Complete the following
a – In the excerpt about new U.S. citizens, why did Wehbe urge the new citizens to vote? Answer in one to three sentences.
b – List each local town, school district, and county that the excerpt about new U.S. citizens names.
c – Continue the excerpt about new U.S. citizens from the point where it stops.

-- begin Source excerpt --

Ghassan Wehbe, a Lebanese native who became a U.S. citizen 14 years ago and is now a Truxton town councilman, urged the new citizens to vote because their decisions could affect local government.
“In Truxton, we rallied to keep our elementary school open and our senior citizen center open,” Wehbe said, referring to recent discussions in the Homer school district about the fate of Hartnett Elementary School and a move to cut days of operation for senior centers.
“The second most important piece of paper you will receive today is the voter registration card, 8 1/2 inches by 5 inches,” Wehbe said. “In two town elections, we had tie votes for town council seats. That vote makes a difference.”
Cuyler and Truxton town elections last fall produced two tie votes.
Wehbe said the day was one to remember, but just the start of a journey, not the end.
Cortland County Legislature Chairman Jack Williams told the new citizens to work together and participate in government, adding to the nation’s strengths.

-- end Source excerpt --
-- begin Stored data --

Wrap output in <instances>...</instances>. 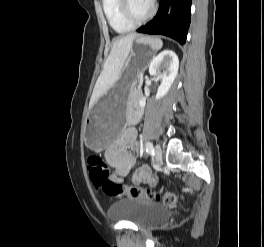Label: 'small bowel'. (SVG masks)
I'll return each mask as SVG.
<instances>
[{
    "label": "small bowel",
    "instance_id": "c3829d8e",
    "mask_svg": "<svg viewBox=\"0 0 264 247\" xmlns=\"http://www.w3.org/2000/svg\"><path fill=\"white\" fill-rule=\"evenodd\" d=\"M140 118V113L134 111L129 118V126L105 152V157L113 168L112 180L120 181L126 177L134 167L135 158L128 152V149L135 151L139 148L135 124ZM136 182H143L151 186L156 184V178L151 174L147 166L139 169L134 177Z\"/></svg>",
    "mask_w": 264,
    "mask_h": 247
}]
</instances>
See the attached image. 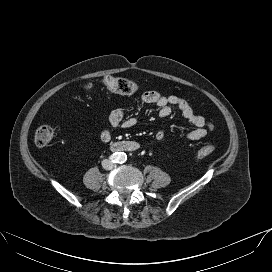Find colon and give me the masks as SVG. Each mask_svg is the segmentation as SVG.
<instances>
[{
	"label": "colon",
	"instance_id": "5ec220e1",
	"mask_svg": "<svg viewBox=\"0 0 272 272\" xmlns=\"http://www.w3.org/2000/svg\"><path fill=\"white\" fill-rule=\"evenodd\" d=\"M101 82L107 89L117 94L129 95L138 90V86L134 81L124 77H114L107 75L102 79ZM91 89L92 84H88L86 86V90L90 91ZM53 137V128L48 125H41L35 132L34 142L37 146H46L52 141ZM215 149L216 147L214 144H207L196 152V158H206L211 155Z\"/></svg>",
	"mask_w": 272,
	"mask_h": 272
}]
</instances>
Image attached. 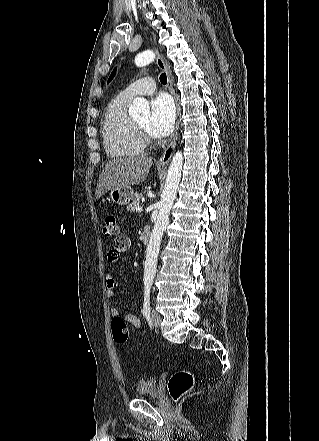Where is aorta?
I'll return each instance as SVG.
<instances>
[{
	"instance_id": "1",
	"label": "aorta",
	"mask_w": 319,
	"mask_h": 441,
	"mask_svg": "<svg viewBox=\"0 0 319 441\" xmlns=\"http://www.w3.org/2000/svg\"><path fill=\"white\" fill-rule=\"evenodd\" d=\"M155 59V54L150 51H144L135 57V64L137 67H144L152 63ZM129 115L134 119H150V109L147 101L144 98L138 97L134 99L129 108ZM183 166V156L181 151H177L173 156L168 170V176L162 192L161 200L159 202V212L155 222L149 244L146 250V260L144 268V286H152L156 267L160 244L163 233L169 222V214L176 198V192L181 179V172Z\"/></svg>"
}]
</instances>
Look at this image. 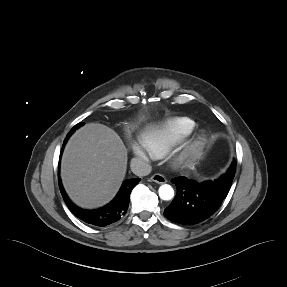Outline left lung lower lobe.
I'll return each mask as SVG.
<instances>
[{
	"instance_id": "0a47b994",
	"label": "left lung lower lobe",
	"mask_w": 287,
	"mask_h": 287,
	"mask_svg": "<svg viewBox=\"0 0 287 287\" xmlns=\"http://www.w3.org/2000/svg\"><path fill=\"white\" fill-rule=\"evenodd\" d=\"M235 170L234 160L227 173L214 181L198 183L183 176L172 179L177 194L164 210L165 217L183 225H193L209 218L227 196Z\"/></svg>"
}]
</instances>
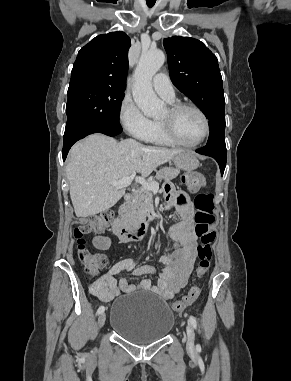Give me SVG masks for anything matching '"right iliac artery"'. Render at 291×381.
I'll return each instance as SVG.
<instances>
[{
	"label": "right iliac artery",
	"mask_w": 291,
	"mask_h": 381,
	"mask_svg": "<svg viewBox=\"0 0 291 381\" xmlns=\"http://www.w3.org/2000/svg\"><path fill=\"white\" fill-rule=\"evenodd\" d=\"M105 311V307L104 306H100L97 310V315H100L102 314L103 312Z\"/></svg>",
	"instance_id": "1"
}]
</instances>
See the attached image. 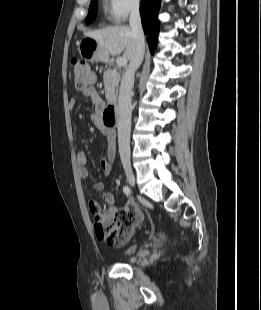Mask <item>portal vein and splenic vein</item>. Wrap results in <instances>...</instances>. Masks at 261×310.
<instances>
[{"instance_id": "1", "label": "portal vein and splenic vein", "mask_w": 261, "mask_h": 310, "mask_svg": "<svg viewBox=\"0 0 261 310\" xmlns=\"http://www.w3.org/2000/svg\"><path fill=\"white\" fill-rule=\"evenodd\" d=\"M116 63L119 66H125L127 65V59H125L124 57H120L116 60Z\"/></svg>"}]
</instances>
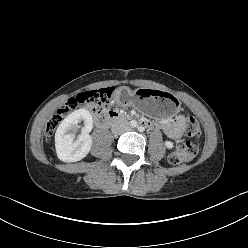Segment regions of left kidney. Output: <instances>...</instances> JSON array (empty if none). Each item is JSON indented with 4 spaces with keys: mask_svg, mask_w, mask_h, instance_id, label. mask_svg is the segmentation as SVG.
Listing matches in <instances>:
<instances>
[{
    "mask_svg": "<svg viewBox=\"0 0 248 248\" xmlns=\"http://www.w3.org/2000/svg\"><path fill=\"white\" fill-rule=\"evenodd\" d=\"M165 146L169 149H172L173 148V142L171 141H165Z\"/></svg>",
    "mask_w": 248,
    "mask_h": 248,
    "instance_id": "obj_1",
    "label": "left kidney"
}]
</instances>
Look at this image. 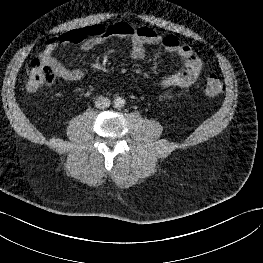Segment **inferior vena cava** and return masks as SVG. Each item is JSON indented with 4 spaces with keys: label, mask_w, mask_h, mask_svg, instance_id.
<instances>
[{
    "label": "inferior vena cava",
    "mask_w": 263,
    "mask_h": 263,
    "mask_svg": "<svg viewBox=\"0 0 263 263\" xmlns=\"http://www.w3.org/2000/svg\"><path fill=\"white\" fill-rule=\"evenodd\" d=\"M95 106L99 109H105L110 106V100L106 97H98L96 98Z\"/></svg>",
    "instance_id": "obj_1"
}]
</instances>
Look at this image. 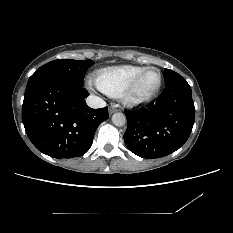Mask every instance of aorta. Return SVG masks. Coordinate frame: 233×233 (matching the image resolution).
Listing matches in <instances>:
<instances>
[{"instance_id": "762f6f07", "label": "aorta", "mask_w": 233, "mask_h": 233, "mask_svg": "<svg viewBox=\"0 0 233 233\" xmlns=\"http://www.w3.org/2000/svg\"><path fill=\"white\" fill-rule=\"evenodd\" d=\"M112 122L116 126H123L126 123V117L123 113H115L112 116Z\"/></svg>"}]
</instances>
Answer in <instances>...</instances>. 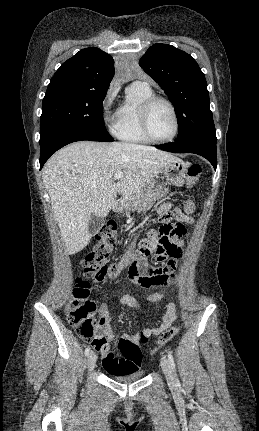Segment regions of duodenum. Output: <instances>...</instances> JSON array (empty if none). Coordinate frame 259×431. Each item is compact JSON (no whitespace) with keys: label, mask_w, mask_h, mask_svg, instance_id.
Segmentation results:
<instances>
[{"label":"duodenum","mask_w":259,"mask_h":431,"mask_svg":"<svg viewBox=\"0 0 259 431\" xmlns=\"http://www.w3.org/2000/svg\"><path fill=\"white\" fill-rule=\"evenodd\" d=\"M123 208V203L121 201H116L113 204V210L114 211H120Z\"/></svg>","instance_id":"410a0bca"}]
</instances>
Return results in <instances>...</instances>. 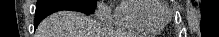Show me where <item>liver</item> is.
<instances>
[{
  "mask_svg": "<svg viewBox=\"0 0 219 37\" xmlns=\"http://www.w3.org/2000/svg\"><path fill=\"white\" fill-rule=\"evenodd\" d=\"M99 24L83 13L62 10L46 17L36 37H100Z\"/></svg>",
  "mask_w": 219,
  "mask_h": 37,
  "instance_id": "obj_1",
  "label": "liver"
}]
</instances>
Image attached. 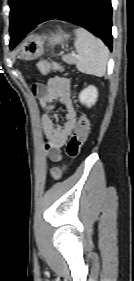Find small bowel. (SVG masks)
<instances>
[{
    "label": "small bowel",
    "mask_w": 134,
    "mask_h": 281,
    "mask_svg": "<svg viewBox=\"0 0 134 281\" xmlns=\"http://www.w3.org/2000/svg\"><path fill=\"white\" fill-rule=\"evenodd\" d=\"M38 104L43 110L41 126L46 137L45 152L54 162L62 159L61 148L66 143L76 125V110L71 98L70 83L62 77H53L44 87L35 90ZM63 106V123L55 111L56 104Z\"/></svg>",
    "instance_id": "1"
}]
</instances>
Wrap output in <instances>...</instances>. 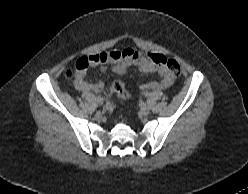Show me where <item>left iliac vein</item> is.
<instances>
[{
  "instance_id": "left-iliac-vein-1",
  "label": "left iliac vein",
  "mask_w": 248,
  "mask_h": 194,
  "mask_svg": "<svg viewBox=\"0 0 248 194\" xmlns=\"http://www.w3.org/2000/svg\"><path fill=\"white\" fill-rule=\"evenodd\" d=\"M141 111L144 113V114H147L149 111H150V106L147 104V103H144L141 107Z\"/></svg>"
}]
</instances>
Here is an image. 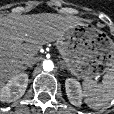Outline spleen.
Here are the masks:
<instances>
[{"label": "spleen", "instance_id": "3e777b00", "mask_svg": "<svg viewBox=\"0 0 114 114\" xmlns=\"http://www.w3.org/2000/svg\"><path fill=\"white\" fill-rule=\"evenodd\" d=\"M83 97L85 103L92 109H100L114 99V67L105 73L100 84L85 80Z\"/></svg>", "mask_w": 114, "mask_h": 114}]
</instances>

-- end Stored data --

Exercise answers
a – Wehbe urged them to vote because their decisions could affect local government. He noted that two town elections had ended in tie votes for town council seats, which showed that a single vote makes a difference.

b –
- Truxton (town)
- Homer (school district)
- Cuyler (town)
- Cortland County

c –
Williams (D-8th Ward) said his grandfather emigrated from Wales and became a U.S. citizen over a century ago, so he understood how much the day meant.
The new citizens smiled to themselves or to relatives and friends, after taking the oath from County Clerk Elizabeth Larkin. They received their certificates from Rumsey, Larkin, Moheimani and Jeffery Belling, an official from the U.S. Bureau of Citizenship and Immigration Services in Buffalo.
Some of the new citizens had lived in the United States for years before deciding to become Americans.
“We finally got around to it,” said retired Cornell University physics professor Richard Tallman, 75, referring to himself and his wife, Myrna, who also took the oath. They were Canadian citizens, one of several at Friday’s ceremony.
“It felt like the right thing to do,” said Brad Rickard, a native Canadian who teaches applied economics and management at Cornell. His Canadian-born wife, Christa Mugford, a Cornell Cooperative Extension staff member in Tioga County, also took the oath.
Another Canadian, Davie Howe of Groton, had to leave for Montreal after the ceremony with his wife, Allison, and their two young daughters. He said that, like Rickard and Mugford, having children made him realize he should be an American as they were.
“I might like to get involved in school board or local government, so I needed to make a serious commitment,” said Howe, a Cornell administrator. “And this way, no matter who wins the Olympic gold medal in hockey, the U.S. or Canada, I win.”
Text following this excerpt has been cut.